Magical Mystery Tour - Part 1


We drifted north up the coast and stayed in Mendocino for 2 nights, a small town more reminiscent of New England in its buildings than California. Miss Marple was filmed here (well, Murder She Wrote actually.....). There’s a beautiful coastal walk skirting the cliffs through meadows of coastal wild flowers.

We continued north and stayed for a night in Requa Inn. On the way, we travelled through the Avenue of the Giants, which is a 33 mile road running through numerous groves of giant redwoods, which are the tallest trees in the word, over 300 feet (100 metres). The Inn is a little gem hidden away on the bank of the serene Klamath River, with mountain and forest views. We spent a leisurely afternoon in the garden reading in the swing seat, sipping Californian Pinot.

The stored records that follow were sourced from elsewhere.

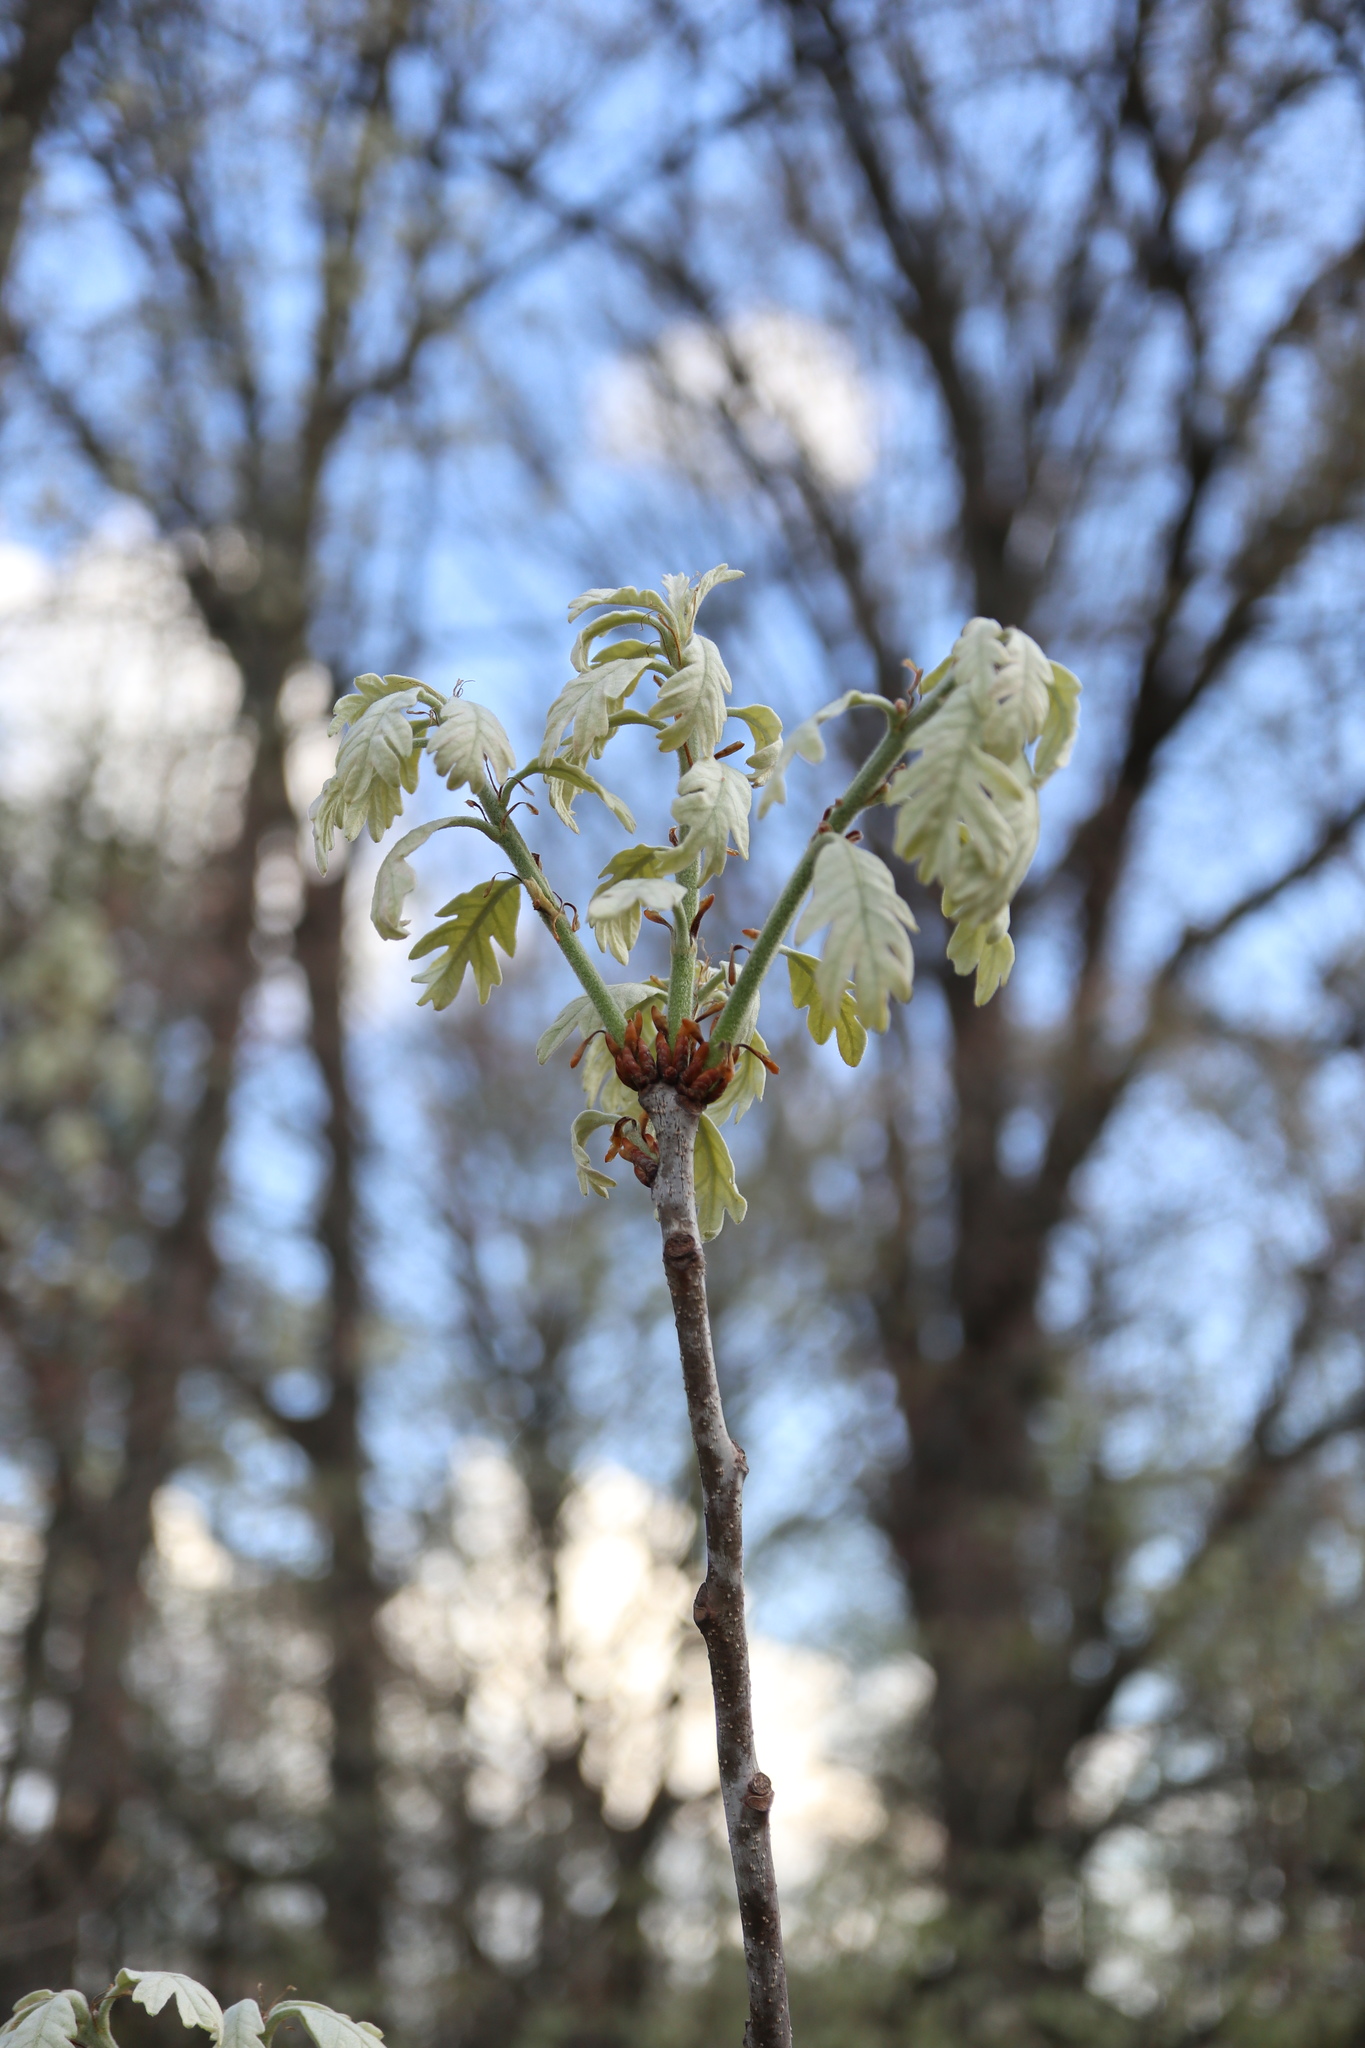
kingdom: Plantae
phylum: Tracheophyta
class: Magnoliopsida
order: Fagales
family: Fagaceae
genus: Quercus
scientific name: Quercus alba
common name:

We finally left California for Oregon, the centre of herbs or, as the Americans like to say “urbs”. Our first stop was a small motel in Yachats which is a beautiful small town overlooking the river Yachats and the Ocean. There’s a great small fish restaurant run by a fisherman who supplies the produce from his own boat. Our motel had a panoramic view of yet another pristine beach. All the beaches we’ve seen have been beautifully preserved. There’s never any litter, or in the streets for that matter. And people actually pick up the mess from their dogs which is just as well, as there are just as many dogs as people.

We moved on and inland to Portland, Oregon’s largest city, although not the state capital, which is Salem. We walked into Pearl, which is nearby to our apartment and the adjoining Downtown district, to get the vibe of the city, but there was something missing – the streets were largely deserted. Where have all the people gone? It turns out that half of them are in Deschutes microbrewery and the other half are perpetually jogging, cycling or walking along the riverfront walkways boarding the Willamette. The natives do love their beer, so there are several microbreweries to choose from, all offering a large selection of ale. Lots of variety and all served ice cold and gassy, so almost a blend between Aussie and English beer.

It rained almost constantly during our stay, we may have been unlucky, but given that every store and restaurant has complimentary umbrella bags, I doubt it.

We’ve had occasion to visit a few supermarkets staying as we are in mostly self-catering accommodation. All the staff are just so friendly, polite and helpful. Quite a change from the surly UK check out chick. If you look slightly confused wandering the aisles, a member of staff is always there with a cheerful “How are you today? Is there anything I can help you with?” I usually reply with a panicked “No, I’m fine thanks” while thinking “Can’t you see I’m English. Please leave me alone.” At the checkout, while several staff pack your groceries and polish your shoes, the person ringing up the bill engages you in some uplifting conversation before sending you off with “Have a nice day!” Yesterday, I was asked how I was enjoying my stay in Oregon. After I’d said that we could do with a little bit more sunshine, I was cheerfully told that the locals didn’t bother checking the forecast here. Just expect rain every day and, if the sun shines, then it’s a nice surprise.